The Irish Horseracing Regulatory Board launched a staunch defence of its record concerning drug testing in the first of a series of hearings in front of the Joint Committee on Agriculture, Food, and the Marine.
Members of the committee put questions to Brian Kavanagh, chief executive of Horse Racing Ireland, Denis Egan, chief executive of the IHRB, and Dr Lynn Hillyer, chief veterinary officer at the IHRB.
The meetings were arranged following concern over claims in a newspaper interview by leading trainer Jim Bolger that racing would have its own “Lance Armstrong” moment regarding drug use in the sport.
It began with Kavanagh reading out an opening statement in which he stressed the importance of the racing industry to Ireland’s economy and “as such, the reputation and integrity of the product is of paramount importance, so the issue of drug testing is an important one with significant funds invested annually in this area”.
He went on to say: “HRI sees its role as ensuring that the IHRB has sufficient resources, both financial, human and capital to carry out its responsibilities to the level expected of a major racing nation – and we support the IHRB to constantly improve their capacity in this area.”
Kavanagh also reported that all winners in Ireland are tested, that there has been an increase in out-of-competition testing and tests are also carried out at sales, studs and point-to-point meetings.
He said that “spending on doping control has increased by 27 per cent in the last four years, and Horse Racing Ireland has advised the IHRB that funding will never be an issue for meaningful initiatives to improve capability or increase capacity in this area”.
Egan, who recently announced he was taking early retirement, stated: “The IHRB’s Equine Anti-Doping programme has developed into a sophisticated and extensive risk-based and intelligence-led strategy, in which it is not just the numbers of samples which matter but from what horse they are taken, where and when.”
Egan also addressed accusations that the IHRB had not acted upon information they were given by a reported whistleblower.
“Any information received by us is assessed, categorised and actioned as appropriate,” he said.
“It is vitally important to the IHRB that those directly and indirectly involved in the industry understand this and the fact that they can provide any information to us in a confidential manner via the confidential hotline, email or by contacting our officials.”
In concluding his opening speech, Egan said: “We have a top-class anti-doping team headed up by Dr Lynn Hillyer – and while we continue to evidence that there is no systematic attempt to cheat through doping in Irish racing, we will continue, with the assistance of the industry and those outside, to effectively detect, disrupt and deter such behaviour. It will not be tolerated – we will continue to seek it out – and where discovered, we will take all actions within our power to combat it without fear or favour.”
Like Egan, Hillyer took issue with the claims of inaction.
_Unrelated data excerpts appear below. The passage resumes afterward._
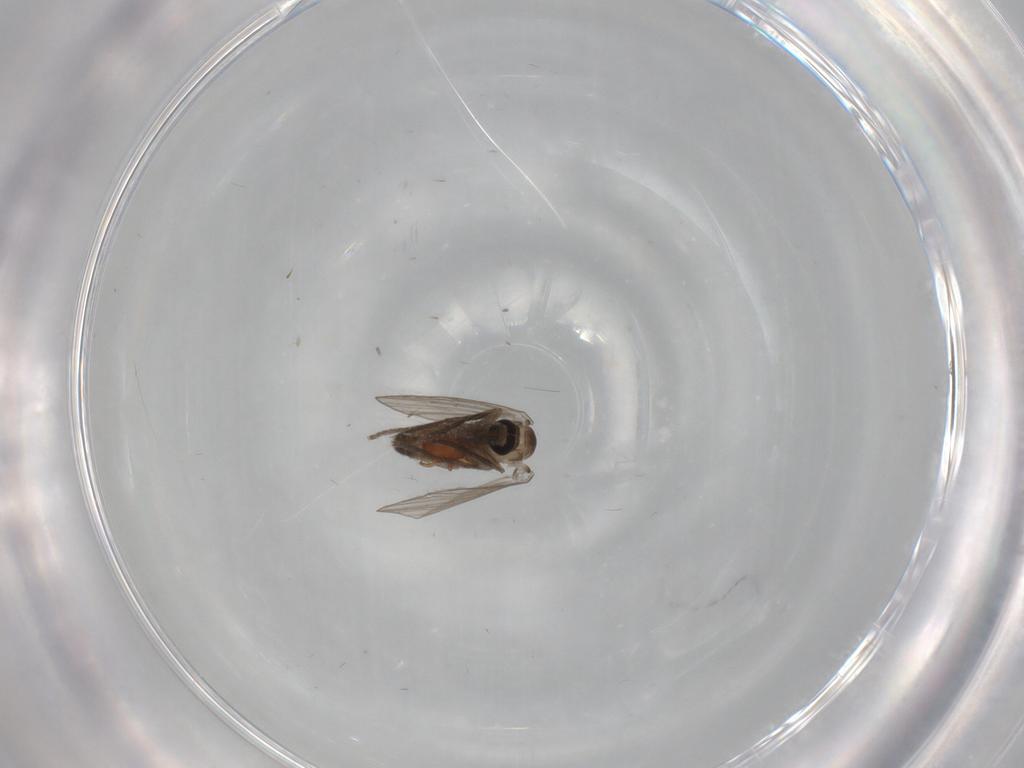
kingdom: Animalia
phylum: Arthropoda
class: Insecta
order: Diptera
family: Psychodidae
She said: “The process is very simple. The information can come in via a number of routes, but once it lands on a desk it is dealt with.
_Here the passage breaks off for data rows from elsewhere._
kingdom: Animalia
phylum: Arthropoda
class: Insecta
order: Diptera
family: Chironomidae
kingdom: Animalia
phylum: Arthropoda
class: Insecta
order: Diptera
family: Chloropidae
“We don’t care how it comes in, but the important thing is that it comes in. We need to differentiate between information coming in and hearsay. I’m not saying we disregard either, but we have to process it and assess it – that is basically converting information into intelligence, and we work very closely with the BHA (British Horseracing Authority) now. Every piece of information is logged.
“One of the things that rankled the most reading the piece last week was the six horses sold from Ireland to the UK who were alleged to have traces of anabolic steroids.
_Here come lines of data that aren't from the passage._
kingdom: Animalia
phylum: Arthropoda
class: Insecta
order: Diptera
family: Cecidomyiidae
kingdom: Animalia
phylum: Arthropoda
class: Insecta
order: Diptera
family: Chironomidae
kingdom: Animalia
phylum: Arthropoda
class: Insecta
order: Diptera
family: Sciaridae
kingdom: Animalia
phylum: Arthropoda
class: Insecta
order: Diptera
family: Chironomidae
“We were alleged to be doing nothing about it, but that couldn’t be further from the truth. The minute that information came to the BHA they acted on it and communicated with us – we were across it and we were prepared to act.
“They did the most extensive piece of work I think I’ve ever seen. They analysed tail hair, mane hair – they analysed samples repeatedly, and there was nothing.”
Thursday’s meeting was scheduled to last two hours. But not all questions were asked, and it will reconvene on July 20 to address the remaining areas of interest.
On Tuesday there will be another meeting, with representatives of the Irish Racehorse Trainers Association and representatives from the Department of Agriculture, Food, and the Marine.